(Stored data)
-- -- --

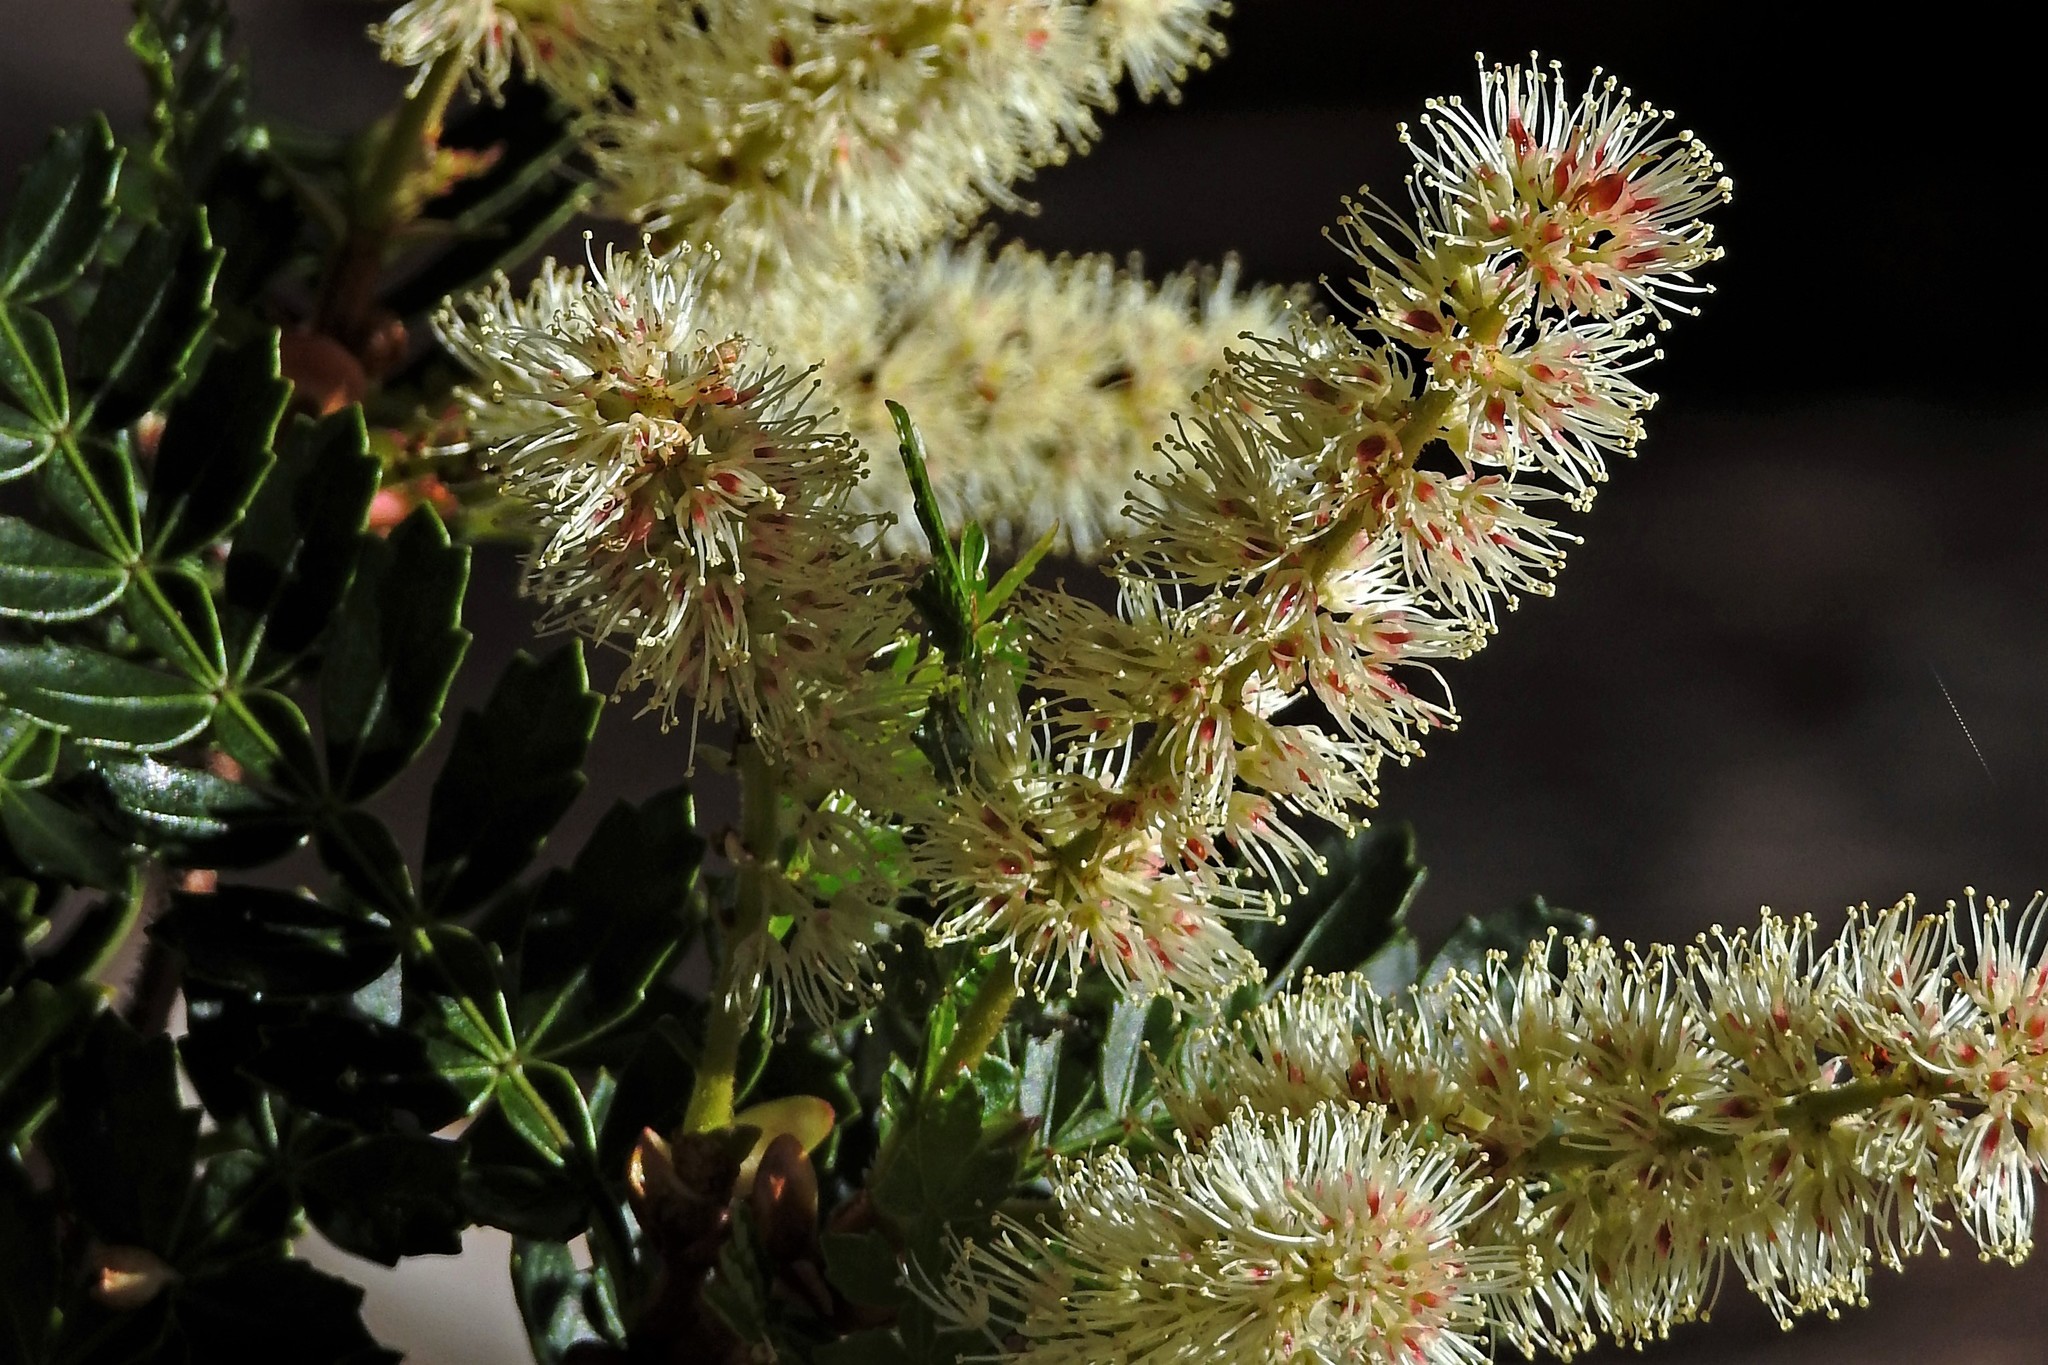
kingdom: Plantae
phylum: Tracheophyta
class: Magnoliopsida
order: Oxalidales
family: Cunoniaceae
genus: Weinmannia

-- -- --

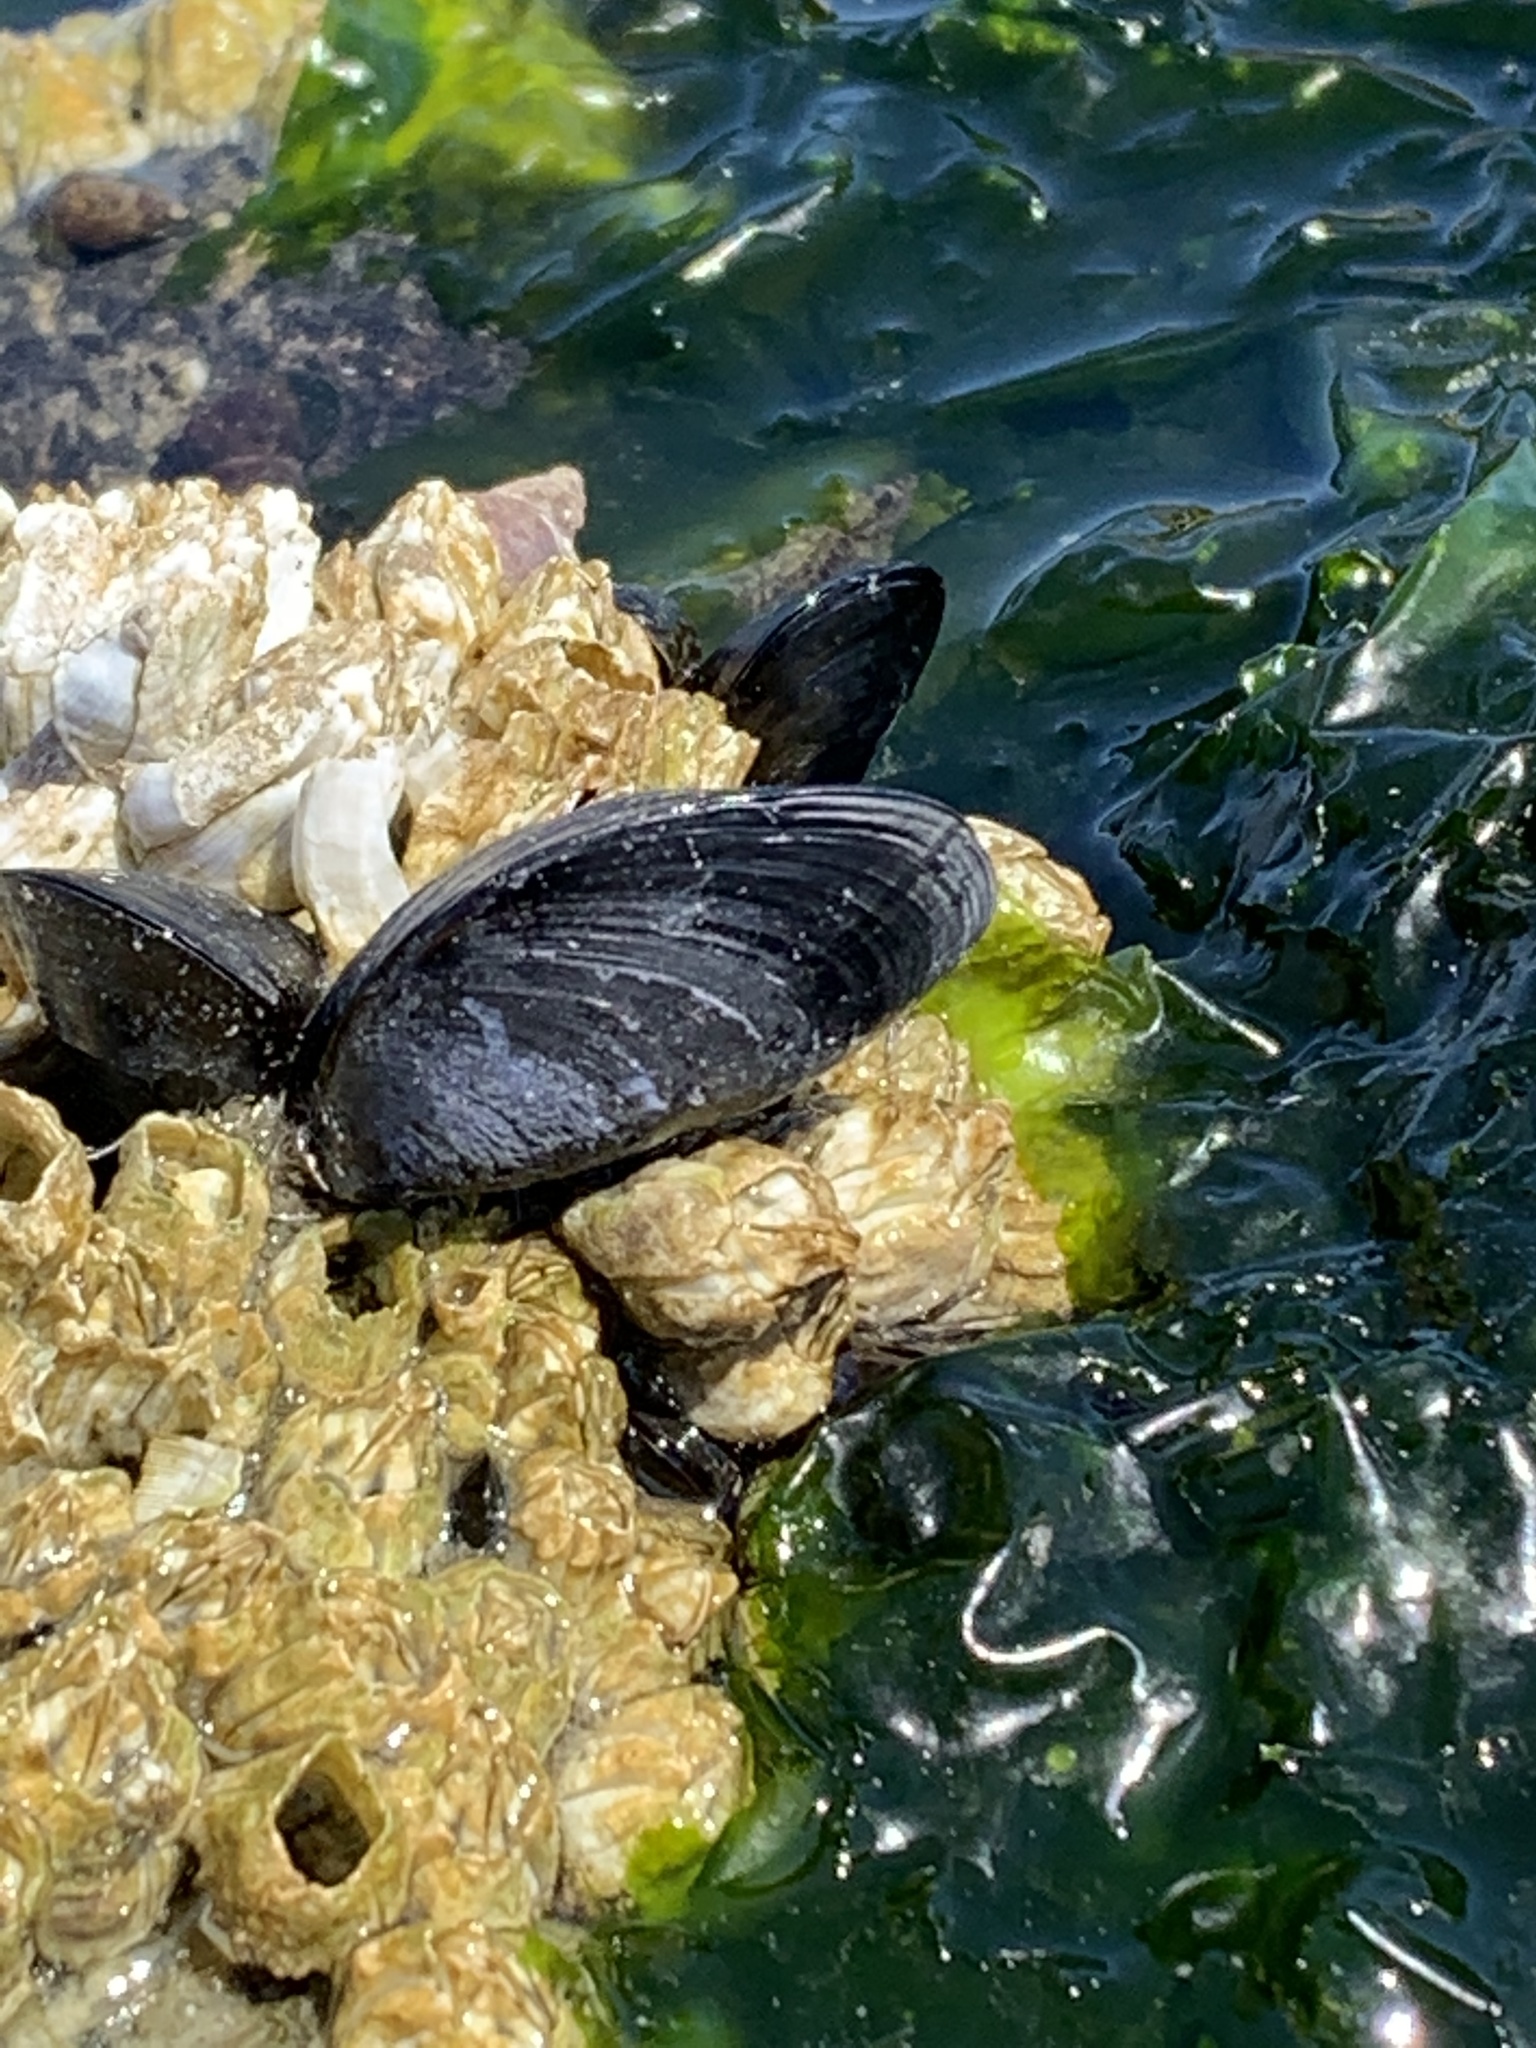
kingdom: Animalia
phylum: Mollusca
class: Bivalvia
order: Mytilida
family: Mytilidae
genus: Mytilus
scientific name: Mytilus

-- -- --

• [SHORT EXERCISE]: Convert the lines running from the one containing "kingdom: Animalia" through the one containing "scientific name: Mytilus" into a JSON list of strings, one string per line, leaving out any blank lines.

• [PROBLEM SOLUTION]:
[
  "kingdom: Animalia",
  "phylum: Mollusca",
  "class: Bivalvia",
  "order: Mytilida",
  "family: Mytilidae",
  "genus: Mytilus",
  "scientific name: Mytilus"
]